Hier, je suis allé dans un restaurant gastronomique bruxellois (1) qui monte assez bien. C’est un ami qui me l’a fait découvrir et j’ai partagé l’adresse tant la nourriture était excellente. Peu habitué aux étoilés pour des questions évidentes de budget, j’aime découvrir ce que sera la gastronomie de demain chez des jeunes chefs qui se mettent à leur compte, étant passé, probablement, dans une excellente maison, auparavant.
Je mange d’abord avec les yeux. Ce n’est pas uniquement le regard sur une assiette mais bien dès l’entrée dans l’espace. Je suis très sensible à l’accueil, à la propreté des lieux, non seulement de la salle où je vais m’assoir mais aussi l’endroit des toilettes. La fraîcheur et la propreté de la toilette reflètent celle de la cuisine. Il m’est déjà arrivé d’être dans un excellent établissement semblait-il avec des toilettes répugnantes. Dès ce moment, je m’égare réellement pour, d’un regard, juger la propreté de la cuisine. Et si elle est sale, j’aurai tendance à ne plus jamais venir dans ce restaurant, tout en le faisant savoir…
Suis-je maniaque ? Je ne le crois pas. Comme je suis sensible à l’accueil aussi, il est des restaurants dans lequel je ne mets plus les pieds pour des paroles déplacées de la part des serveurs ou de ceux qui sont censés accueillir une personne chez elle.
Je me souviens du restaurant le Galatée à Paris (2) dans le 9e arrondissement. Son patron était un personnage imposant par sa stature et jovial à souhait. Il ne supportait pas d’avoir des gens qui s’installent dans son restaurant sans dire bonjour et sans en demander la permission. Même s’il n’était pas complet ce jour-là, il demandait poliment aux personnes de sortir du restaurant indiquant que les places étaient déjà réservées même si elle ne l’était pas ! Et le patron maugrée à l’adresse des visiteurs indélicats qui étaient déjà sortis sorti de son restaurant que lui, n’oserait jamais entré dans une maison sans en demander la permission… Il retournait dans sa cuisine avec un grand éclat de rire.

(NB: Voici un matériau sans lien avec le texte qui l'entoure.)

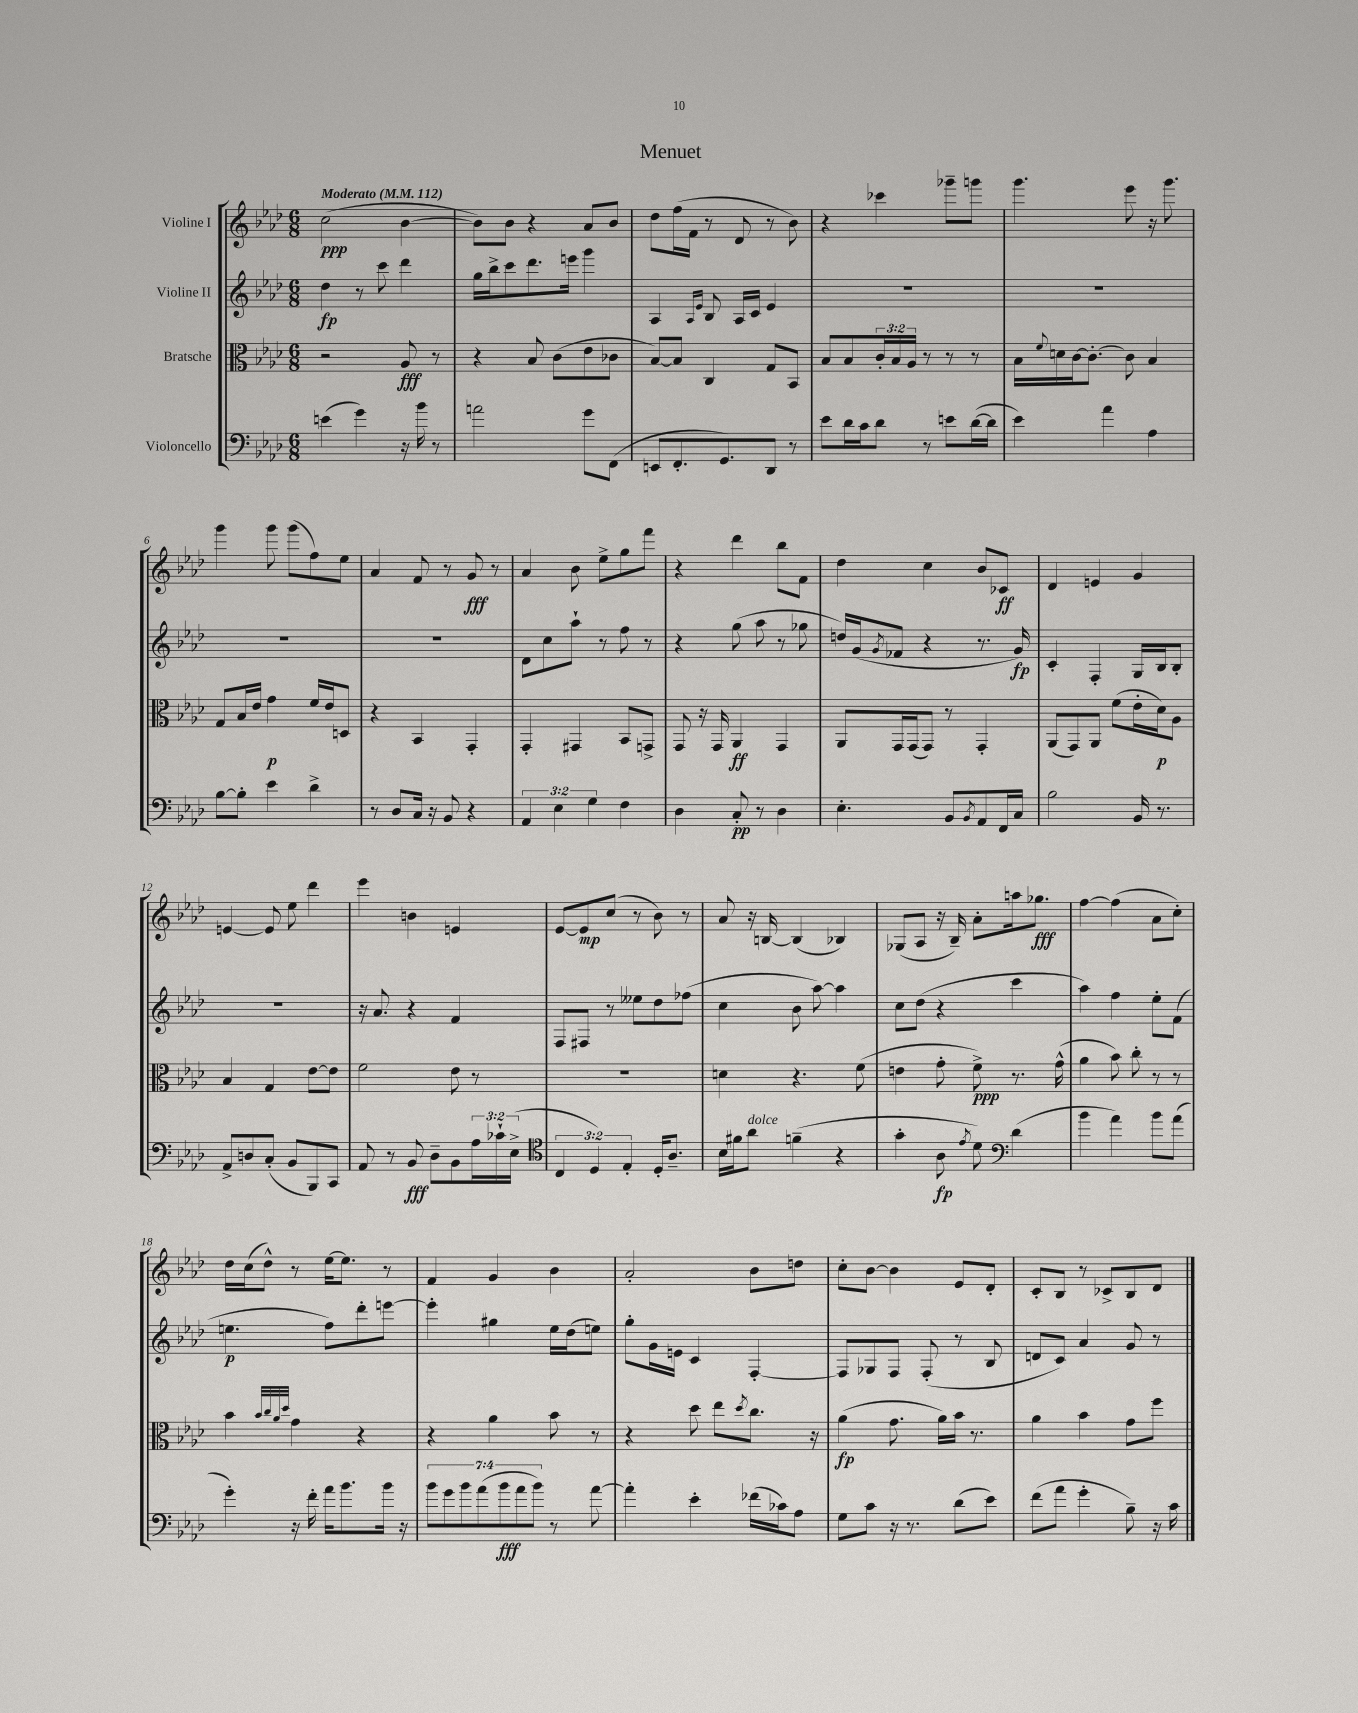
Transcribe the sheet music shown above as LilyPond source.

\header { title = "Menuet" }
<<
\new StaffGroup <<
\new Staff = "s0" \with { instrumentName = "Violine I" } {
    \clef treble \key aes \major \numericTimeSignature \time 6/8 \tempo "Moderato" 4 = 112
    c''2\ppp( bes'4~ |
    bes'8) bes'8 r4 aes'8 bes'8 |
    des''8 f''16( f'16 r8 des'8 r8 bes'8) |
    r4 ces'''4 ges'''8-- g'''8 |
    g'''4. ees'''8 r16 g'''8. |
    g'''4 g'''8 g'''8( f''8) ees''8 |
    aes'4 f'8 r8 g'8\fff r8 |
    aes'4 bes'8 ees''8-> g''8 f'''8 |
    r4 des'''4 bes''8 f'8 |
    des''4 c''4 bes'8 ces'8\ff |
    des'4 e'4 g'4 |
    e'4~ e'8 ees''8 des'''4 |
    ees'''4 b'4 e'4 |
    ees'8~ ees'8\mp c''8( r8 bes'8) r8 |
    aes'8 r16 b16~ b4( bes4) |
    ges8( aes8 r16 bes16--) aes'8-. a''16 ges''8.\fff |
    f''4~ f''4( aes'8 c''8-.) |
    des''16 c''16( des''8-^) r8 ees''16~ ees''8. r8 |
    f'4 g'4 bes'4 |
    aes'2-. bes'8 d''8 |
    c''8-. bes'8~ bes'4 ees'8 des'8-. |
    c'8-. bes8 r8 ces'8-> bes8 des'8 \bar "|." |
}
\new Staff = "s1" \with { instrumentName = "Violine II" } {
    \clef treble \key aes \major \numericTimeSignature \time 6/8
    des''4\fp r8 c'''8 des'''4 |
    g''16 bes''16-> c'''8 des'''8. e'''16 g'''4 |
    aes4 \grace { aes16 ees'16 } bes8 aes16 c'16 ees'4 |
    R2. |
    R2. |
    R2. |
    R2. |
    des'8 c''8 aes''8-! r8 f''8 r8 |
    r4 g''8( aes''8 r8 ges''8 |
    d''16) g'16( \acciaccatura { g'8 } fes'8 r4 r8. g'16\fp) |
    c'4-. f4-. g16 bes16 bes8-. |
    R2. |
    r16 aes'8. r4 f'4 |
    f8 fis8 r8 eeses''8 des''8 fes''8( |
    c''4 bes'8 aes''8~) aes''4 |
    c''8 des''8( r4 c'''4 |
    aes''4) f''4 ees''8-. f'8( |
    e''4.\p f''8) des'''8-. e'''8~ |
    e'''4-. gis''4 ees''16 des''16( e''8) |
    g''8-. g'16 e'16 c'4 f4~-. |
    f8 ges8 f8 f8-.( r8 bes8 |
    d'8 c'8) aes'4 g'8 r8 \bar "|." |
}
\new Staff = "s2" \with { instrumentName = "Bratsche" } {
    \clef alto \key aes \major \numericTimeSignature \time 6/8 \override Staff.TupletNumber.text = #tuplet-number::calc-fraction-text
    r2 aes8\fff r8 |
    r4 bes8 c'8( ees'8 ces'8 |
    bes8~) bes8 c4 g8 bes,8 |
    bes8 bes8 \tuplet 3/2 { c'16-. bes16 aes16 } r8 r8 r8 |
    bes16 \appoggiatura { f'8 } d'16 c'16~ c'8.~-. c'8 bes4 |
    g8 bes16 ees'16 g'4\p f'16 ees'16 d8 |
    r4 bes,4 g,4-. |
    g,4-. gis,4 bes,8 g,8-> |
    g,8 r16 g,16 aes,4\ff g,4 |
    aes,8 g,16 g,16( g,8) r8 g,4-. |
    aes,8( g,8) aes,8 f'8( ees'16-. des'16\p) aes8 |
    bes4 g4 ees'8~ ees'8 |
    f'2 ees'8 r8 |
    R2. |
    d'4 r4. f'8( |
    e'4 g'8-. f'8->\ppp) r8. g'16-^( |
    aes'4 bes'8) c''8-. r8 r8 |
    bes'4 \grace { bes'32 c''32 aes'32 des''32 } g'4 r4 |
    r4 aes'4 bes'8 r8 |
    r4 des''8 ees''8 \acciaccatura { des''8 } c''8. r16 |
    aes'4\fp( g'8. aes'16) bes'16 r8. |
    aes'4 bes'4 g'8 f''8 \bar "|." |
}
\new Staff = "s3" \with { instrumentName = "Violoncello" } {
    \clef bass \key aes \major \numericTimeSignature \time 6/8 \override Staff.TupletNumber.text = #tuplet-number::calc-fraction-text
    e'4( g'4) r16 bes'16 r8 |
    a'2 g'8 f,8( |
    e,8 f,8.-. g,8.) des,8 r8 |
    ees'8 des'16 c'16 des'8 r8 e'8 des'16~( des'16 |
    ees'4) aes'4 aes4 |
    bes8~ bes8-. ees'4 des'4-> |
    r8 des8 c16 r16 bes,8 r4 |
    \tuplet 3/2 { aes,4 ees4 g4 } f4 |
    des4 c8-.\pp r8 des4 |
    ees4.-. bes,8 \acciaccatura { bes,8 } aes,8 f,16 c16 |
    bes2 bes,16 r8. |
    aes,8-> d8 c8-.( bes,8 bes,,8) c,8 |
    aes,8 r8 bes,8\fff des8-- bes,8 \tuplet 3/2 { aes16 ces'16-! ees16->( } |
    \clef tenor \tuplet 3/2 { c4 des4) ees4-. } des16-. aes8.-- |
    bes16 fis'16 aes'8^\markup { \italic "dolce" } f'4--( r4 |
    g'4-. aes8\fp \acciaccatura { ees'8 } des'8) \clef bass des'4( |
    bes'4 aes'4) bes'8 aes'8( |
    g'4-.) r16 f'16-. aes'16 bes'8. bes'16 r16 |
    \tuplet 7/4 { bes'8 g'8 bes'8 aes'8( bes'8\fff aes'8 bes'8) } r8 aes'8~ |
    aes'4-. ees'4-. fes'16( ces'16) aes8 |
    g8 c'8 r16 r8. des'8( ees'8) |
    f'8( aes'8 g'4-. bes8--) r16 c'16 \bar "|." |
}
>>
>>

Et tout les gens du quartier (moi y compris) opinait du chef… Et nous nous replongions dans l’excellente assiette concoctée par le maître des lieux.
Ce qui m’intéresse aussi, c’est le dialogue aussi avec le chef quand il prend le temps de parler avec ses convives. L’on sait que ce n’est pas évident pour lui de quitter ses fourneaux mais s’il le fait, c’est un large plus car on peut alors mettre un visage, un parcours ou une histoire sur les mets préparés. Beaucoup de chefs ignorent cette importance. Peut-être que c’est pour cela que les cuisines s’intègrent de plus en plus dans la salle du restaurant pour créer ce lien invisible entre le chef, son équipe et ceux qui vont déguster les préparations.
Et bien sûr, il reste le regard sur le met préparé. Et bien sur, plus que cela, les émanations des arômes multiples qui se dégage de l’assiette. Ce mélange subtil qui arrive à mes narines est déjà un moment plaisir. C’est là que le chef exprime pleinement sa créativité avec ses associations de couleurs et de gout, la finesse de ses montages, l’exactitude de ses placements et décors. Une assiette se doit d’être une œuvre d’art éphémère !
Se déplacer de chez soi vers un restaurant de n’importe quel type se doit d’être une promenade accueillie, visuelle, parfumée, gustative où l’on s’y sent bien parce que tout ce petit monde, du plongeur au chef, y émet des ondes bienveillantes dans le respect de chacun. Cela, c’est la cuisine idéale. C’est dans celle-là que je veux mettre les pieds !
Géry de Broqueville
(1) Vu que j’écris dans une page, c’est-à-dire, une introduction, je ne me permet pas de donner le nom de cette maison, cela sera certainement fait dans les semaines à venir.
(2) Je le cite ? Il n’existe plus depuis plusieurs années.